5. make the animal supine and restrain.
6. Place all intravascular catheters using a percutaneous, ultrasound-guided, modified-Seldinger technique. Placement of the pressure catheters/angiographic catheters within the introducer sheaths is performed under direct fluoroscopic guidance. For this study, this consists of at least one 7 Fr. Catheter in a femoral artery through which we place an intra-aortic solid state pressure catheter for blood pressure monitoring, a 5-7 fr intravenous (femoral vein) catheter for IVF and medications as needed. A 7 Fr. Brachial access was obtained for intra-aortic contrast injection for CT perfusion studies. Due to anatomical considerations, the right brachial artery was preferentially cannulated over the left (Edwards et al., 2021).

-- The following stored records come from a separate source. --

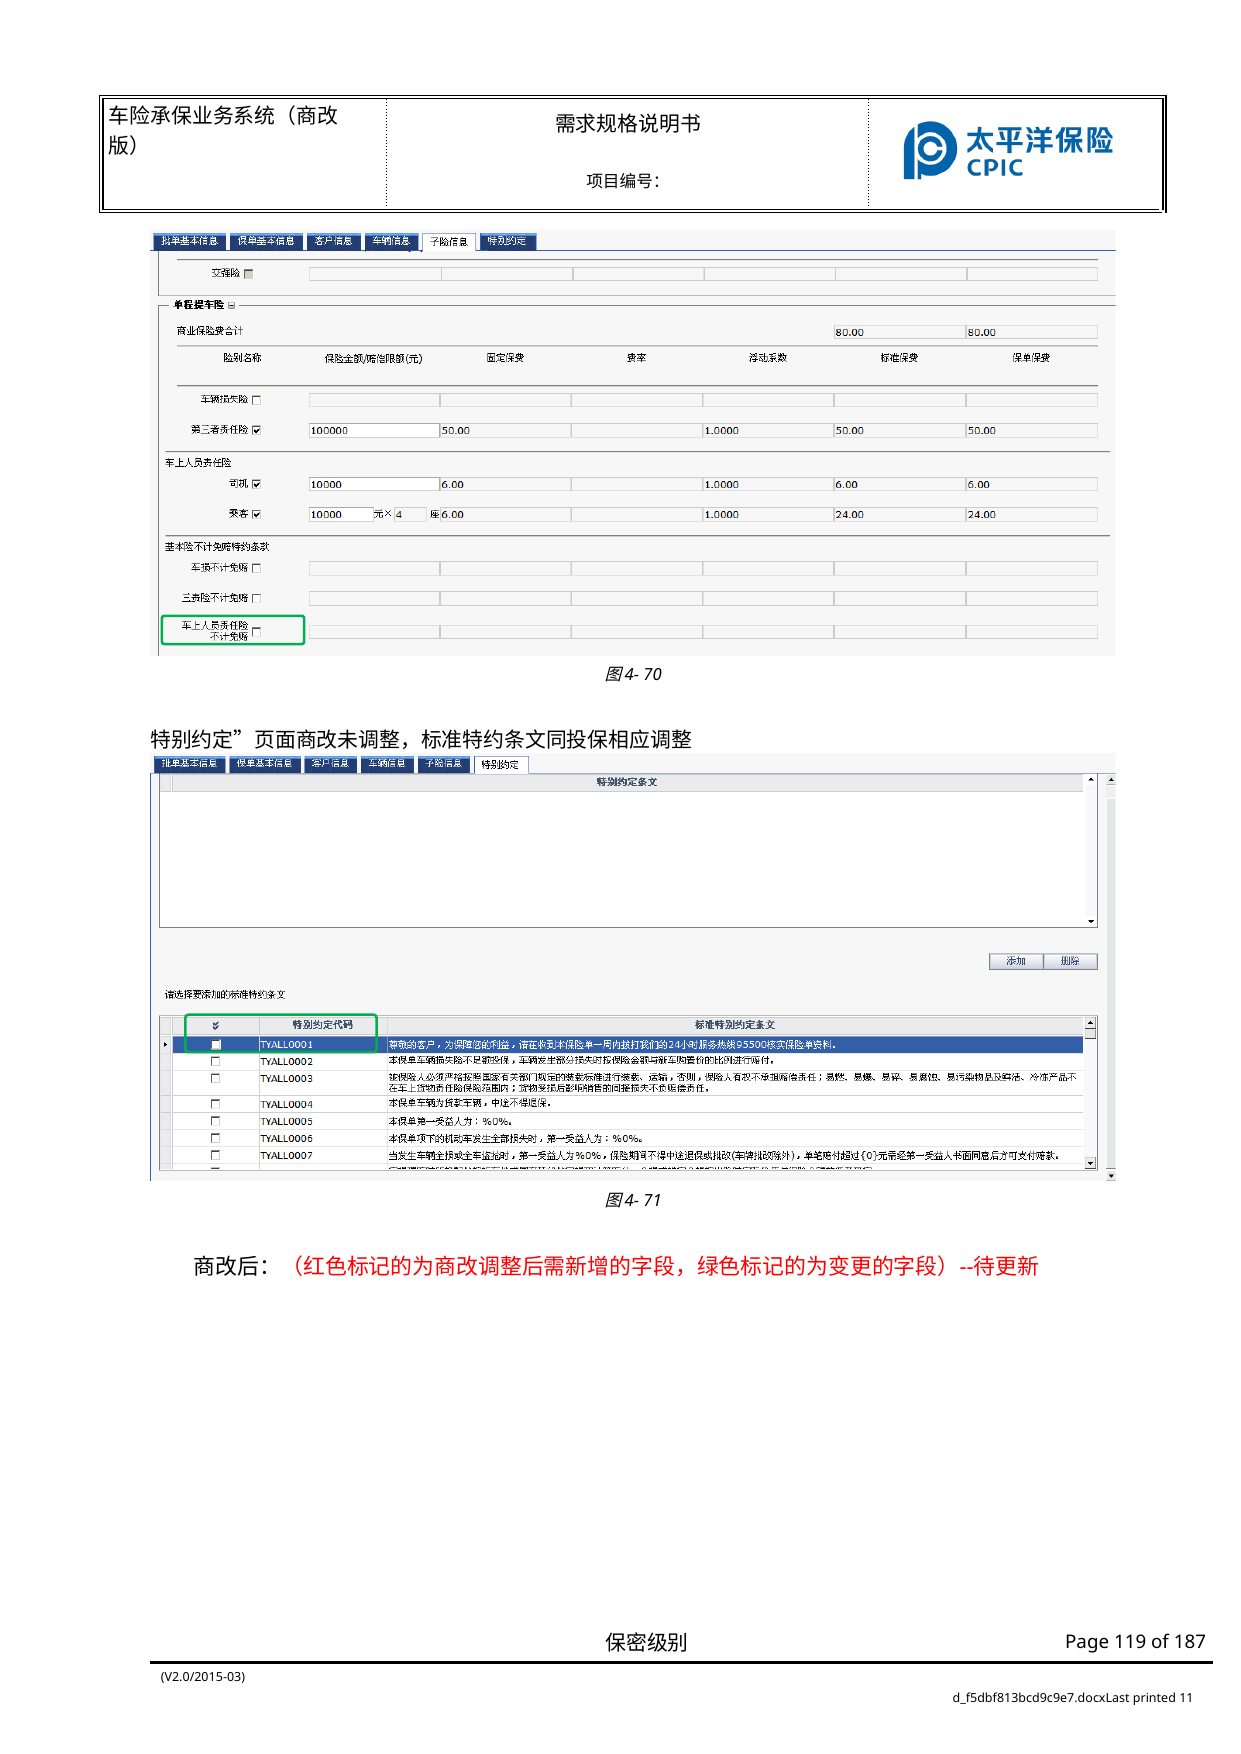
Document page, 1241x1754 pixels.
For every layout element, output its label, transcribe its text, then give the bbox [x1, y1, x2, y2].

picture [900, 117, 1117, 183]
text 商改后：（红色标记的为商改调整后需新增的字段，绿色标记的为变更的字段）--待更新 [150, 1249, 1116, 1281]
text 图4- 70 [150, 661, 1116, 686]
picture [150, 230, 1116, 656]
picture [150, 753, 1116, 1181]
text 图4- 71 [150, 1187, 1116, 1211]
text 特别约定”页面商改未调整，标准特约条文同投保相应调整 [150, 723, 1116, 753]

7. Perform a lower abdominal laparotomy for cystostomy (place a foley catheter into the bladder) to facilitate bladder drainage.
8. Animals enrolled in the non-survival arm had a burr hole drilled and placed, those enrolled in the survival arm did not. Here, once animals are in sternal recumbency, a burr hole is drilled to allow placement of an intracranial temperature probe, laser doppler flowmetry probe, and an ICP probe; this was done in a standard fashion under CT guidance as previously described by our group
- Drill 2 burr holes with the Dremmel ~ 2 cm anterior to the posterior ridge, 1 cm to either side of midline. A third burr hole is made on the right anterior portion of the skull.

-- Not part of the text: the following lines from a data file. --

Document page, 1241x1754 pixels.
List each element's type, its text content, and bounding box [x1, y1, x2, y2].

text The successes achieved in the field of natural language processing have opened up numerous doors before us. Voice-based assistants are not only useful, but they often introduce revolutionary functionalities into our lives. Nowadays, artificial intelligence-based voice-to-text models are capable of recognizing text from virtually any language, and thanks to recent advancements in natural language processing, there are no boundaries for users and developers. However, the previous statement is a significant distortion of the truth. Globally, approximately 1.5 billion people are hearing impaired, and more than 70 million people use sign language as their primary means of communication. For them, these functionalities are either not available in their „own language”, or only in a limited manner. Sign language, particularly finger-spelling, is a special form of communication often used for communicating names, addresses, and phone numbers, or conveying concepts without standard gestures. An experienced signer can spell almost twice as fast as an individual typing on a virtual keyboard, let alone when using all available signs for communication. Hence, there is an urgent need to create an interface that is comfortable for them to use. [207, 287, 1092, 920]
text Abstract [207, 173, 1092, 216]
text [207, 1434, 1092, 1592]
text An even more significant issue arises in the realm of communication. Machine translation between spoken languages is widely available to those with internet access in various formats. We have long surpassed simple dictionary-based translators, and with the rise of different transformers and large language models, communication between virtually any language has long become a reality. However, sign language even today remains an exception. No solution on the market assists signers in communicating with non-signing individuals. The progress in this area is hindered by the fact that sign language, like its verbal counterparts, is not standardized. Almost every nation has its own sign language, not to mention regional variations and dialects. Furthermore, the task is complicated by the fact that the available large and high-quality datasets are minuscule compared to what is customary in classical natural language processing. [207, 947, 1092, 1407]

- Incise the dura underlying each burr hole with a scalpel. Place the Fogarty balloon into the anterior burr hole, ~ 1 cm deep, ensuring the balloon portion is within the skull. Place a 5Fr pressure catheter through the right posterior burr hole. Seal all burr holes around their respective probes/catheters with bone wax to ensure that there is no leakage of blood or CSF through the burr holes.

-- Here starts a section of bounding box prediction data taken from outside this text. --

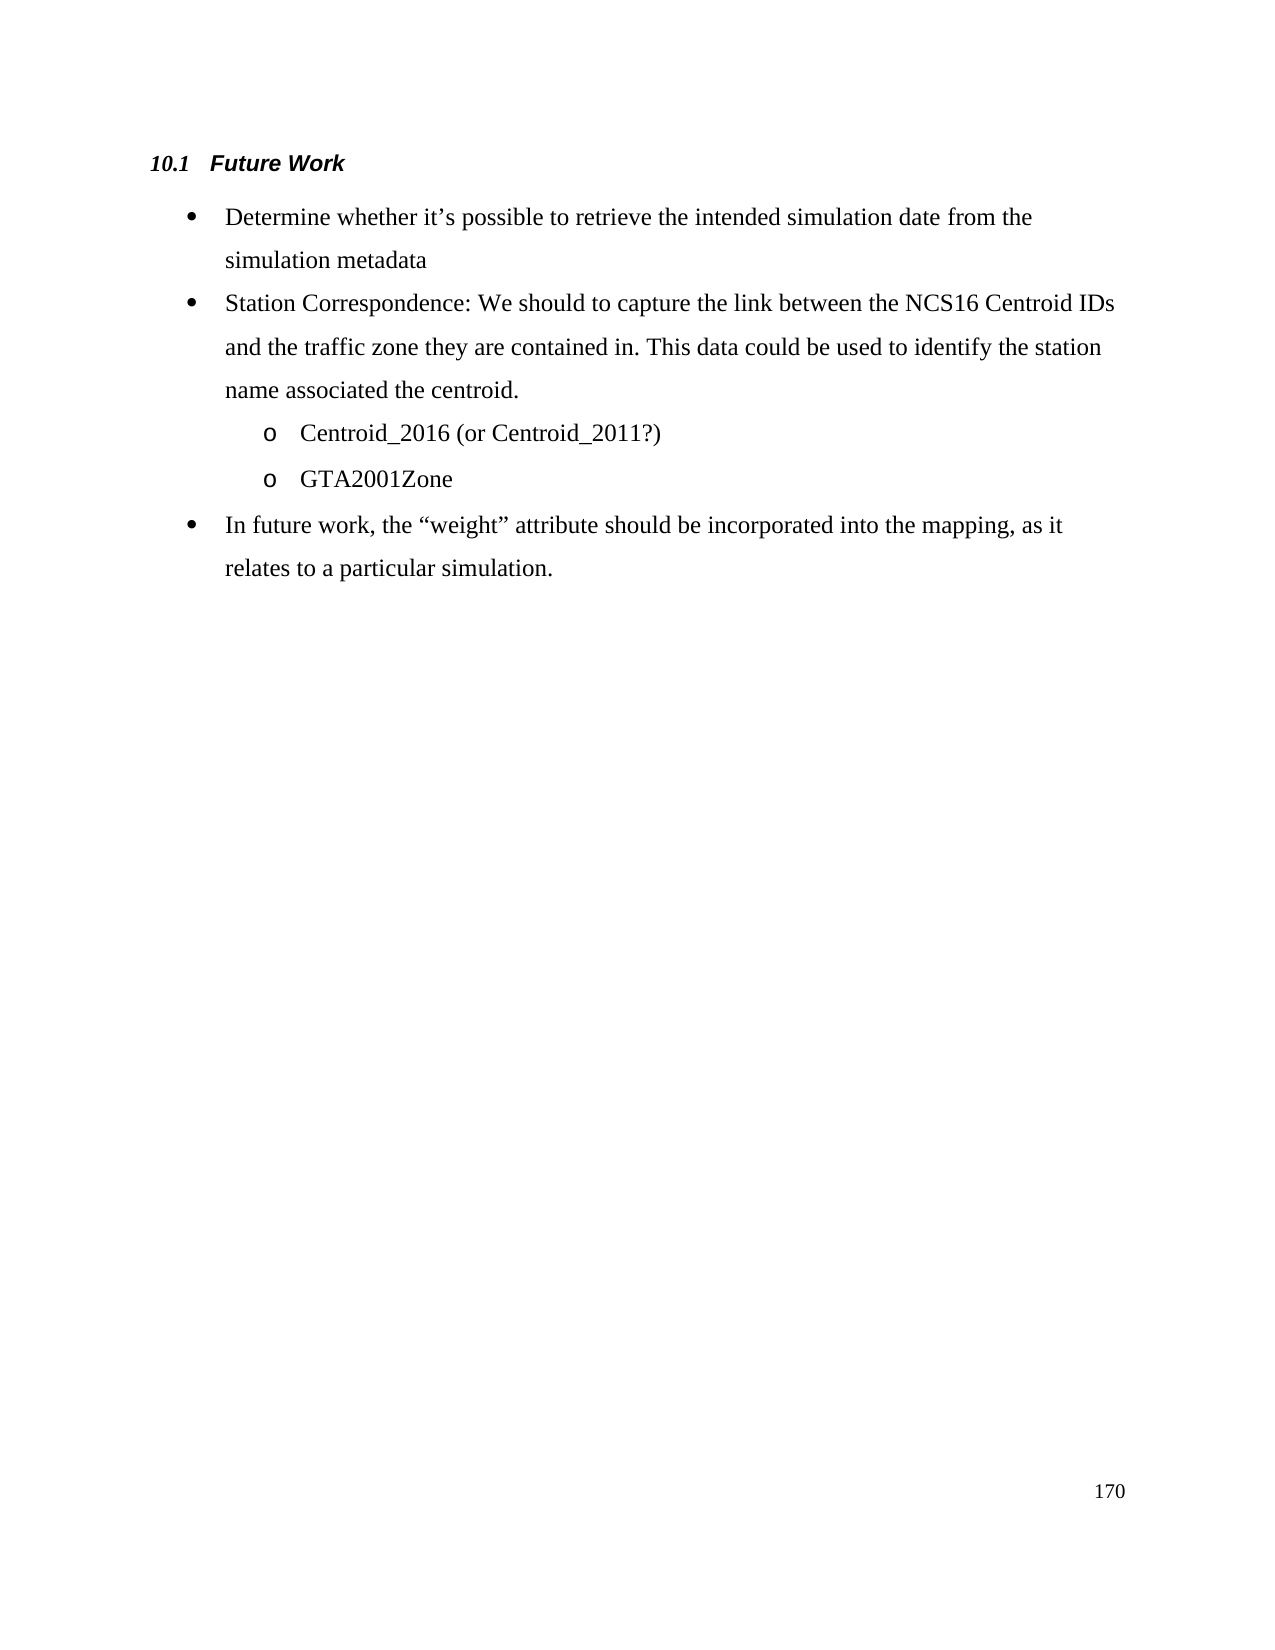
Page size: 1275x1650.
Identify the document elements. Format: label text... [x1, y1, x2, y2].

list Determine whether it’s possible to retrieve the intended simulation date from the simulation metadata [187, 202, 1125, 274]
list In future work, the “weight” attribute should be incorporated into the mapping, as it relates to a particular simulation. [187, 510, 1125, 582]
list GTA2001Zone [262, 464, 1125, 495]
list Station Correspondence: We should to capture the link between the NCS16 Centroid IDs and the traffic zone they are contained in. This data could be used to identify the station name associated the centroid. [187, 288, 1125, 403]
list Centroid_2016 (or Centroid_2011?) [262, 418, 1125, 449]
subtitle Future Work [150, 150, 1125, 176]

- Perform an additional helical CT scan to ensure proper placement of the intracranial instrumentation. Ensure that data is being recorded properly.
9. Perform a TIMEOUT. Confirm all line placements, confirm all sheaths work (drawback and flush), confirm fluids are ready, that the timer is ready and reset, that data is being transduced through LabChart through appropriately labeled channels and saved. Confirm ventilatory settings.
10. Confirm placement of all temperature probes and that they are functioning correctly: rectal, intracranial, middle ear, nasal.
10. Confirm fluoroscopically that all catheters and devices are appropriately positioned.
1. Heparinize the animal with 10k units of heparin
II. Begin Baseline normalization period: (60 min)
1. Once everything is confirmed then start the one hour baseline time period and collect temperature data throughout.
2. Perform baseline CT perfusion. This is a pre-determined protocol. Briefly, it is a 60 second scan that captures the same slice every second. It records the transit of contrast. As such, a power injector is utilized (2.5ml/sec for 7.5ml total) to inject contrast through the angiographic catheter in the proximal aorta. Ensure that contrast is observed transiting through the brain during the scan.
Throughout baseline and observation periods use the following guidelines:
- Treat glucose < 65 with D50
- for pH < 7.2 give on ampule of bicarbonate
- treat pCO2 as necessary with MV changes
In this phase we apply the ICEPICC intranasal cooler system and continuously monitor the animals for 4 hours, see figure 1. Throughout this period we monitor the parameters noted above. Subjects that are randomized to the cooling group then had the ICEPICC turned on, while those randomized to the control group will not. This period ends at the end of the 4 hour mark.
III. Post cooling and monitoring
1. Turn off the ICEPPICC device and monitor the animals for 2 more hours.
2. Obtain a repeat CT perfusion and CT of the head and snout for evaluation
3. If the animals are going to be survived, then after 2 hours awake and wean the animal.
4. If the animals are non-survival, then we will euthanize and collect histology, and place them in formalin. At a later date these will be collected and taken to a pathologist.